Thursday will see the release of the advance estimate for first-quarter GDP growth. The report is expected to show that the economy grew at an annualized rate of 6.6 percent during the quarter, up from the 4.3 percent annualized growth rate in the fourth quarter of 2020. This result is anticipated in large part due to forecasts for a surge in personal consumption to start the year. Economists expect personal consumption to rise by 10.3 percent on an annualized basis during the first quarter, in a significant boost from the 2.3 percent annualized growth rate recorded in 2020’s final quarter. Personal consumption in 2021 has been supported by multiple rounds of federal stimulus payments and public health improvements that have allowed for an easing of state and local restrictions. Ultimately, if estimates prove accurate, this report would be another signal that the economic recovery has accelerated and further growth can be expected.
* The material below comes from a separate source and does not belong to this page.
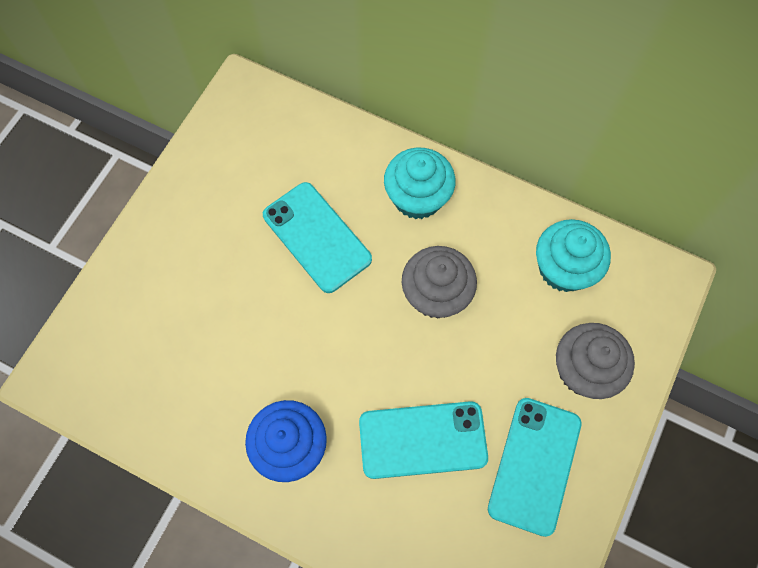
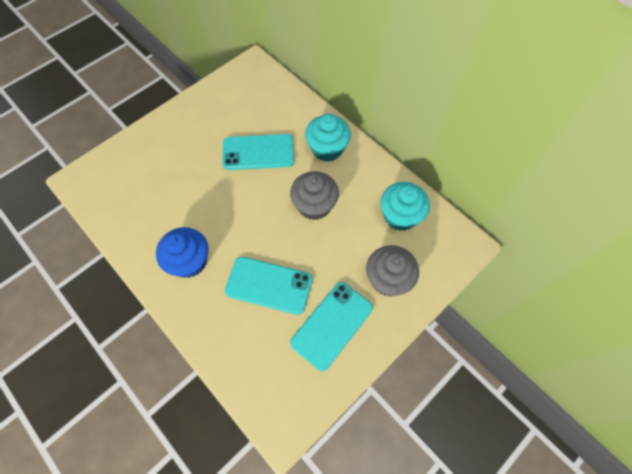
camera: 20 degrees right, 5 degrees down
(317, 237) = (258, 152): turquoise phone -> turquoise phone turned 75 degrees counterclockwise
Thursday will also see the release of the initial jobless claims report for the week ending April 24. Economists expect to see the number of initial unemployment claims increase modestly from 547,000 to 550,000 during the week. If estimates hold, this report would mark three straight weeks with initial claims coming in under 600,000—an encouraging sign that the labor market recovery continues at a healthy rate. We hit a 2021 high of 904,000 initial claims in early January as the third wave of the pandemic was peaking. Ever since, we have seen steady progress in getting case growth under control, which has accelerated the labor market recovery. Looking forward, if progress continues on the mass vaccination front, further improvements for the labor market can be expected. With that said, the number of initial weekly claims remains high on a historical basis. This weekly report will be closely monitored until substantial progress is made in getting weekly unemployment claims back to pre-pandemic levels.
We’ll finish the week with Friday’s release of the March personal income and personal spending reports. Personal spending is expected to increase by 4.3 percent during the month, following a 1 percent decline in February. This forecast is based on the tailwind from the additional round of stimulus checks distributed in March, as well as easing of state and local restrictions. If estimates prove accurate, the increase in personal spending would echo the 9.8 percent increase in retail sales we saw in March. It would also be a good sign for overall economic growth during the month. Personal income has been very volatile on a month-to-month basis since the start of the pandemic, driven by shifting federal stimulus payments. Economists expect to see income rise by 20.1 percent in March, reflecting the impact of the $1,400 stimulus checks received during the month.
That’s it for this week—thanks for reading and stay safe!